To meet its infrastructure investment target for the current fiscal Life Insurance Corporation of India (LIC) along with SREI infrastructure finance is set to launch country’s first Infrastructure Debt Fund (IDF). This IDF will be set up through mutual fund route as SREI infrastructure finance has already received the in-principal approval for mutual fund from SEBI and LIC is waiting for SEBI’s approval for debt fund which will be a mutual fund.
Government in the budget of this year had announced IDF scheme to raise fund for infrastructure projects. In June 2011 Securities and Exchange Board of India (SEBI) has also come out with guidelines for these funds to be set up through mutual fund route. And recently Reserve Bank of India (RBI) also laid down regulations for infrastructure debt fund as NBFCs.
IDF can be set up either as trust or company. IDF set up through trust or mutual fund will be regulated by SEBI while IDF set up as company or NBFC will be regulated by RBI.
IDF floated through mutual fund route will have the facility of credit enhancement inherent in Public Private Partnership (PPP) projects. Such IDFs will refinance PPP projects after their completion and which had been successfully operated for one year this will make them less risky and it will get higher credit rating making it viable for insurance companies.

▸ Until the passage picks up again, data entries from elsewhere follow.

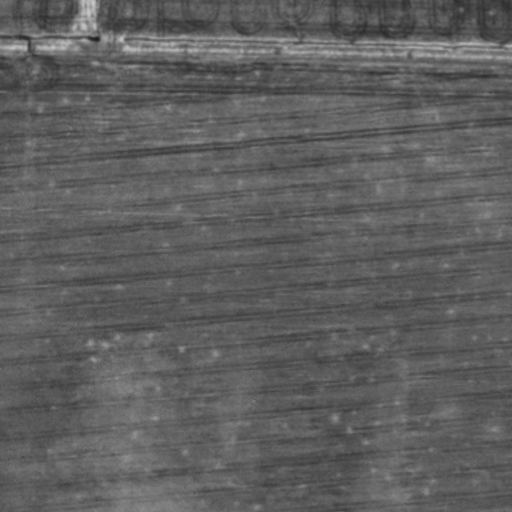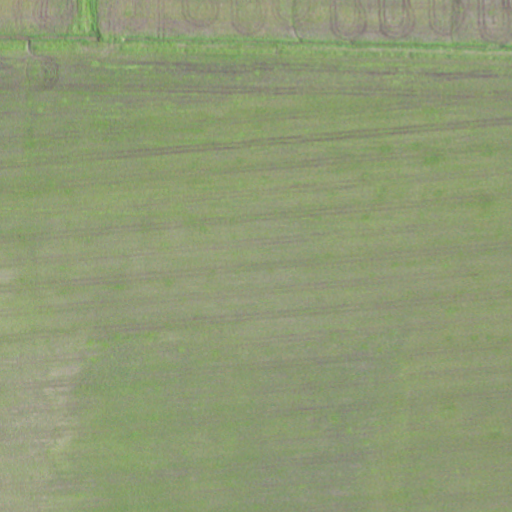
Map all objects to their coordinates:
road: (256, 53)
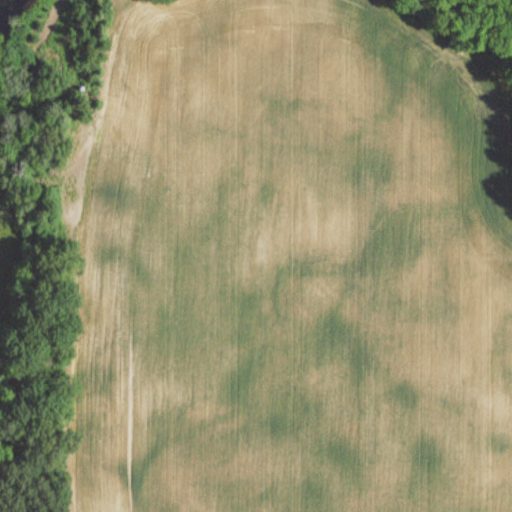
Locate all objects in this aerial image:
crop: (291, 265)
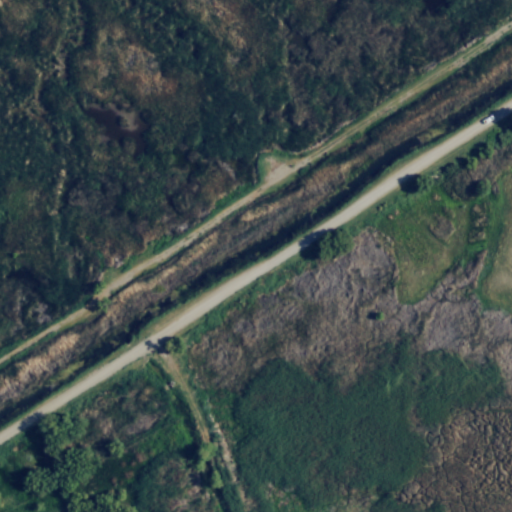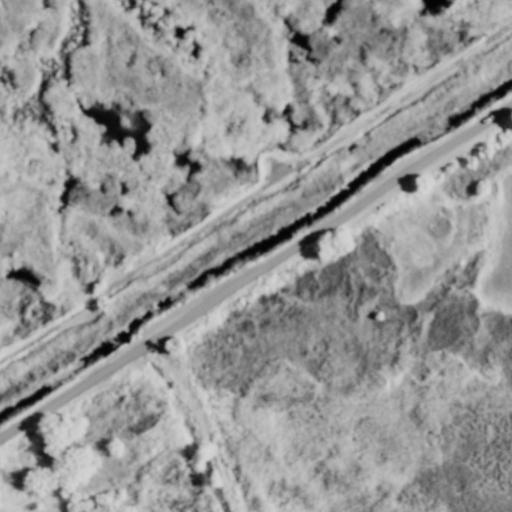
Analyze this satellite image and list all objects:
road: (256, 272)
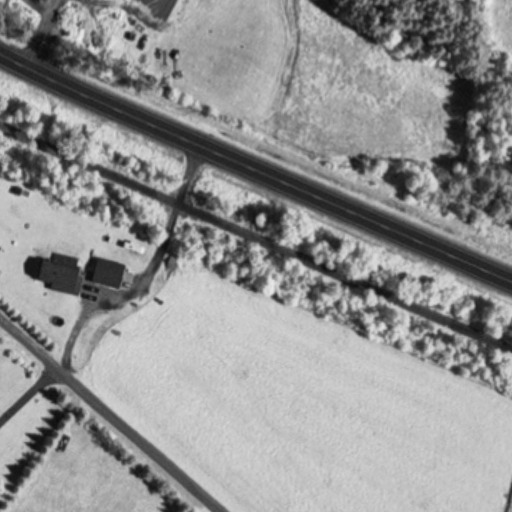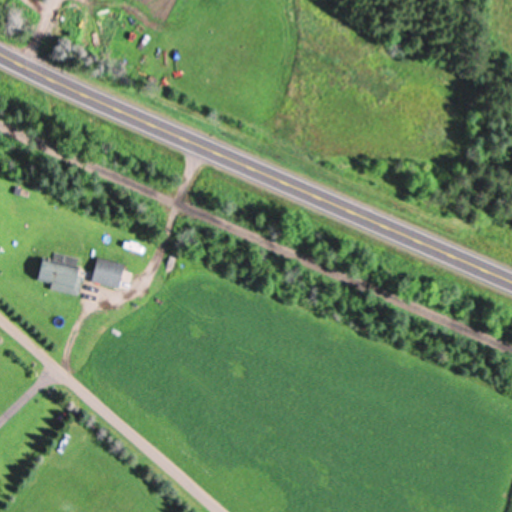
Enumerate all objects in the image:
road: (255, 166)
road: (256, 235)
building: (107, 270)
building: (59, 271)
road: (140, 442)
building: (28, 491)
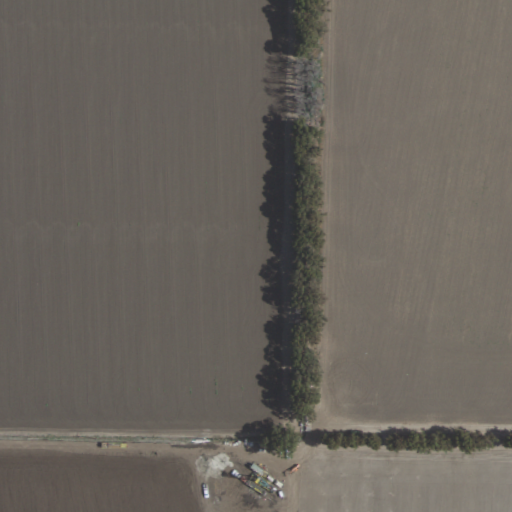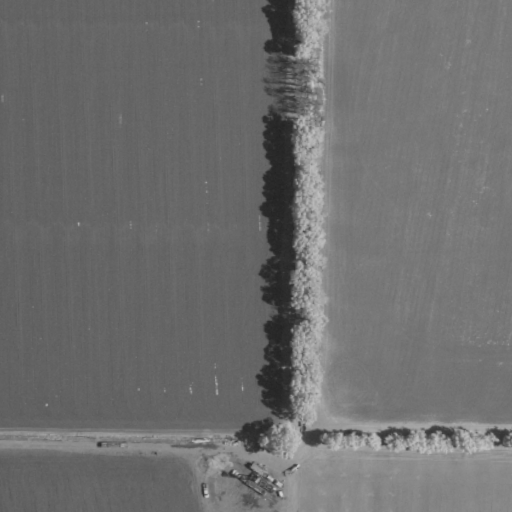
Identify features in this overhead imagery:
crop: (184, 274)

As per Insurance Regulatory and Development Authority’s (IRDA) norms it is mandatory for insurers to invest at least 15% of their income in infrastructure which can go up to 50% this is especially for traditional portfolios and LIC has largest traditional portfolio as its 60% income comes from traditional products. For the current fiscal LIC has been able to invest only 12 % due to lack of high rated papers. As per IRDA’s regulations insurers are allowed to invest only in AAA and AA rated debt papers in the infrastructure sector.